The dollar has jumped on expectations that the US economy will remain more resilient to higher interest rates than other economies, after the Federal Reserve last week warned that it may hike rates further and is likely to hold them higher for longer.

“The dollar in this environment is benefiting from both higher yields but also more jittery risk sentiment,” said Vassili Serebriakov, an FX strategist at UBS in New York.

“Global yields are rising, but with the US economy outperforming the US dollar still looks attractive.”

US benchmark 10-year yields hit 4.688% on Thursday, their highest since 2007.

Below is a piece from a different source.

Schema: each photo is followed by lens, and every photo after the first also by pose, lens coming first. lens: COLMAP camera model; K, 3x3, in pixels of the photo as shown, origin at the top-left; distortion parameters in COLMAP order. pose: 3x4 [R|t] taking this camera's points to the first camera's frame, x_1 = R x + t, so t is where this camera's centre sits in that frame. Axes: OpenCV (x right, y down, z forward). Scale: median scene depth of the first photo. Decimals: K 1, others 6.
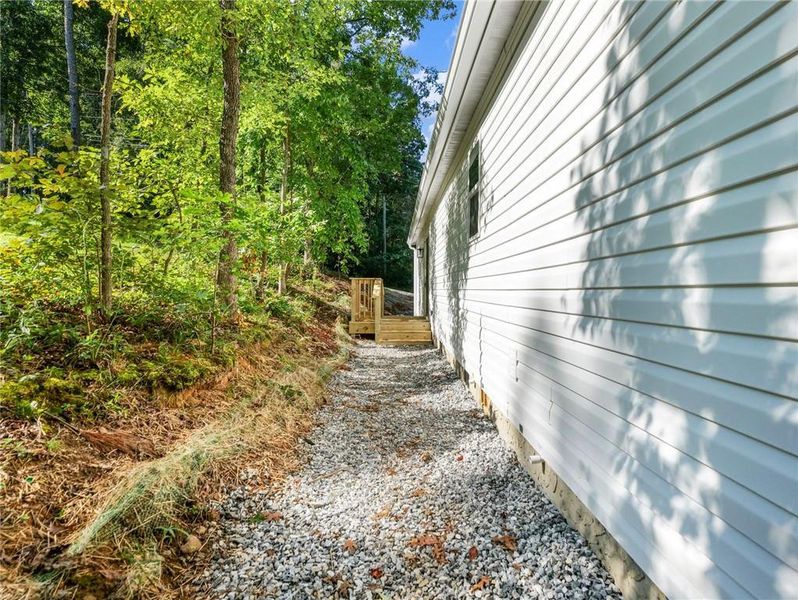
lens RADIAL K [[373.1, 0, 398.8], [0, 373.1, 300.7], [0, 0, 1]] dist [-0.001737, -0.000339]
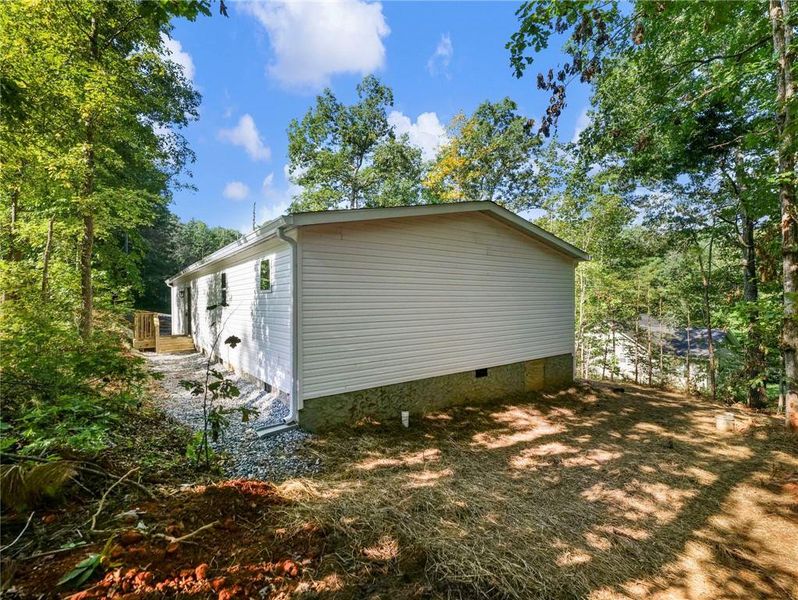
lens RADIAL K [[373.1, 0, 398.8], [0, 373.1, 300.7], [0, 0, 1]] dist [-0.001737, -0.000339]
pose [[0.780221, -0.014001, 0.625348, -0.267587], [0.020341, 0.999789, -0.002994, -0.097390], [-0.625173, 0.015057, 0.780341, -1.012971]]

The dollar index, which tracks the unit against six other majors, was down 0.41% on the day at 106.21, but is on track for an 11th straight week of gains, and just off its 10-month high of 106.84 hit on Wednesday.

The euro rebounded 0.51% on the day to $1.0554 on Thursday, but was still not far from its January low of $1.0482, which if broken would be the lowest level since December.

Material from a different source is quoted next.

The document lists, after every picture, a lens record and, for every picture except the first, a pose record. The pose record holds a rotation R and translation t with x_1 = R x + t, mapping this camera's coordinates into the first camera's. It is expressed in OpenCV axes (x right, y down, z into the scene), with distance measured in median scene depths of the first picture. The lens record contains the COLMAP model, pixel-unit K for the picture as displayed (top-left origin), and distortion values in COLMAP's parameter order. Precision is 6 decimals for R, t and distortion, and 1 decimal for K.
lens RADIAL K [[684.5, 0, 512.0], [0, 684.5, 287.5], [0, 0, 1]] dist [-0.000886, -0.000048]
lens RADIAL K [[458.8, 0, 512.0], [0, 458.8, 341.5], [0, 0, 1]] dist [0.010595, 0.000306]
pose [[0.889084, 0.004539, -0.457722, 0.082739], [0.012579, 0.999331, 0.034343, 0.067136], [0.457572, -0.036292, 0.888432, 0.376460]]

“If that (January low) goes then we could go a bit closer to euro/dollar parity, but our base case scenario is that unless there’s another negative shock for Europe then that won’t be sustained,” said Lee Hardman, senior currency analyst at MUFG.

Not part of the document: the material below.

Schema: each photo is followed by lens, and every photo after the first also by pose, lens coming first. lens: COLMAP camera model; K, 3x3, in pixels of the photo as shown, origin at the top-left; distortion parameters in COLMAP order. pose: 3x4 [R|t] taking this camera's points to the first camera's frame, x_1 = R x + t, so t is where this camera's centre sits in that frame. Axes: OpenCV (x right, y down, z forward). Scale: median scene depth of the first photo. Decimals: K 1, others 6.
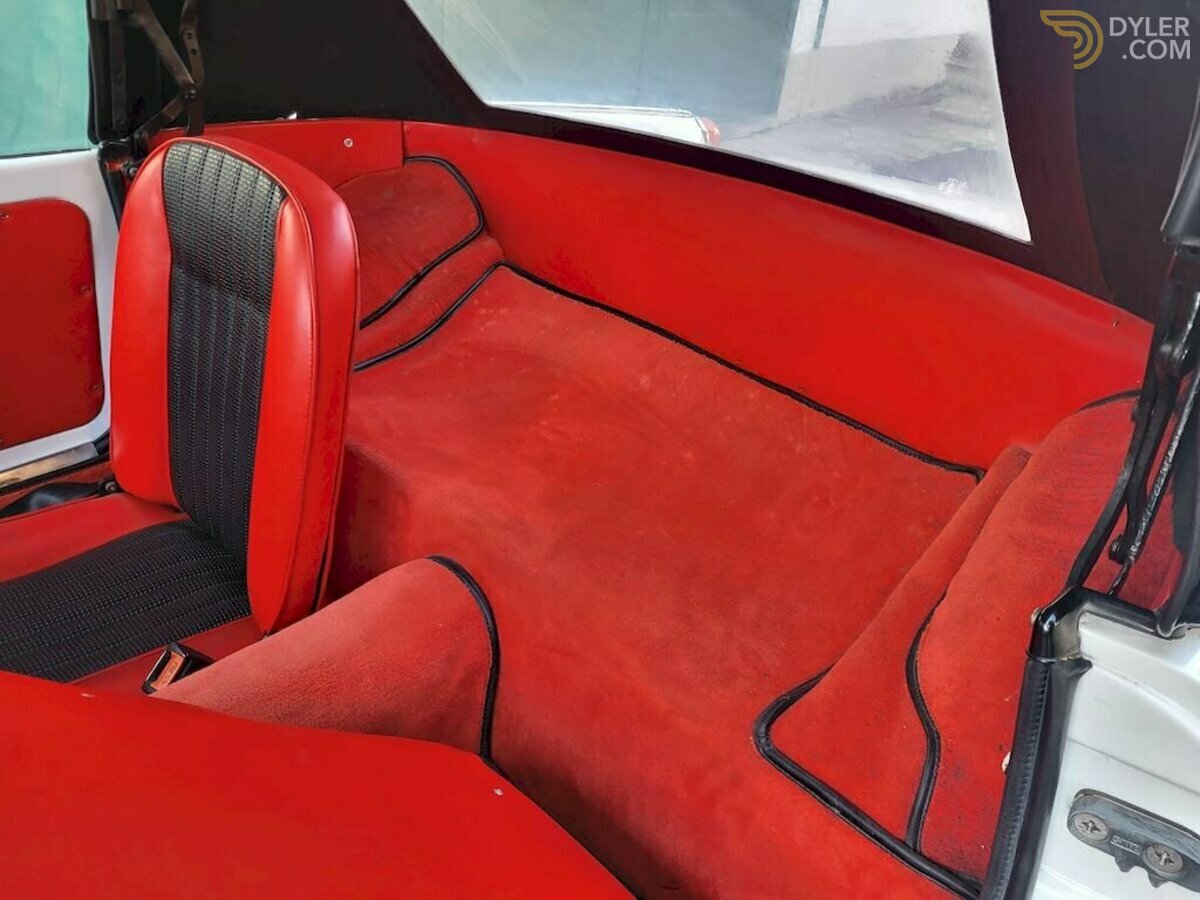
lens RADIAL K [[995.9, 0, 600.0], [0, 995.9, 450.0], [0, 0, 1]] dist [0.037346, -0.007465]
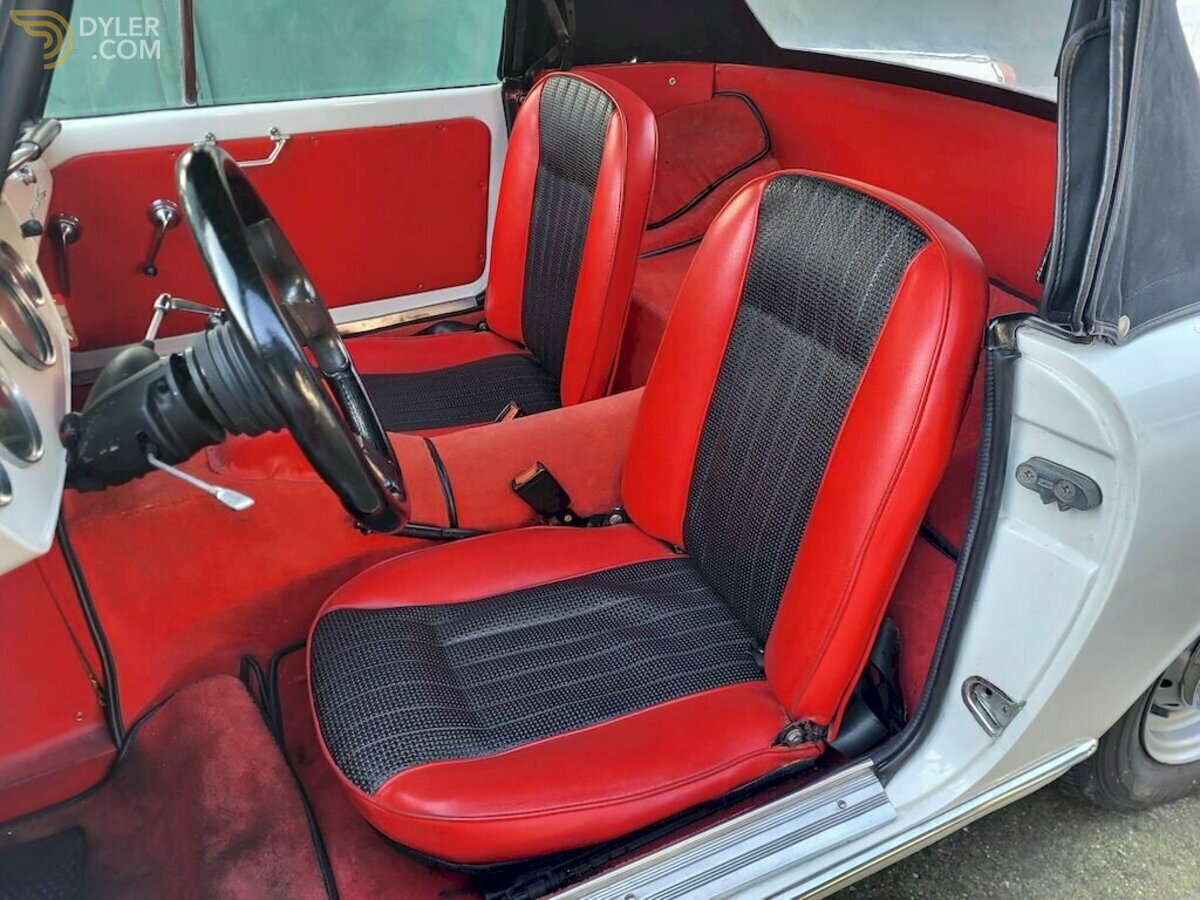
lens RADIAL K [[906.5, 0, 558.3], [0, 906.5, 451.9], [0, 0, 1]] dist [0.068560, -0.078368]
pose [[0.929214, 0.135845, -0.343667, 0.106349], [-0.114397, 0.990042, 0.082035, 0.111761], [0.351389, -0.036914, 0.935501, -0.232834]]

Hardman said the euro was weakening, partly because of the stronger dollar on the back of higher US yields and also because of “the cyclical divergence story: the US economy has been more resilient while the European economy has been weaker.”

Data on Thursday showed that the US economy maintained a fairly strong pace of growth in the second quarter at an unrevised 2.1% annualized rate.

A second report showed initial claims for state unemployment benefits rose 2,000 to a seasonally adjusted 204 000 for the week ended September 23.

Economists had forecast 215 000 claims for the latest week.

Contracts to buy US existing homes also fell more than expected in August, tumbling by the most in nearly a year as high mortgage rates erode affordability.

The US Fed may be on the cusp of “something rare” by lowering inflation without a major blow to jobs and growth, and must be “extra careful” about relying too much on the history of past inflation fights in plotting further policy moves, Chicago Fed President Austan Goolsbee said on Thursday.

Fed Chairman Jerome Powell is due to speak later on Thursday.

The yen remains in focus as it trades near the 150 level, which is viewed as potentially spurring intervention from Japanese authorities.

“If it shoots beyond 150 there’s a chance that it could enter a speculative zone … They certainly don’t want to see it break out because that would mean they’d have to spend even more,” said John Vail, chief global strategist at Nikko Asset Management.

Finance Minister Shunichi Suzuki said on Thursday that Japan would not rule out any options if there was any excessive volatility in currency moves, warning against speculative yen moves amid the currency’s fall.

The dollar was last down 0.23% against the Japanese currency at 149.28 yen, easing from an 11-month high of 149.71 on Wednesday.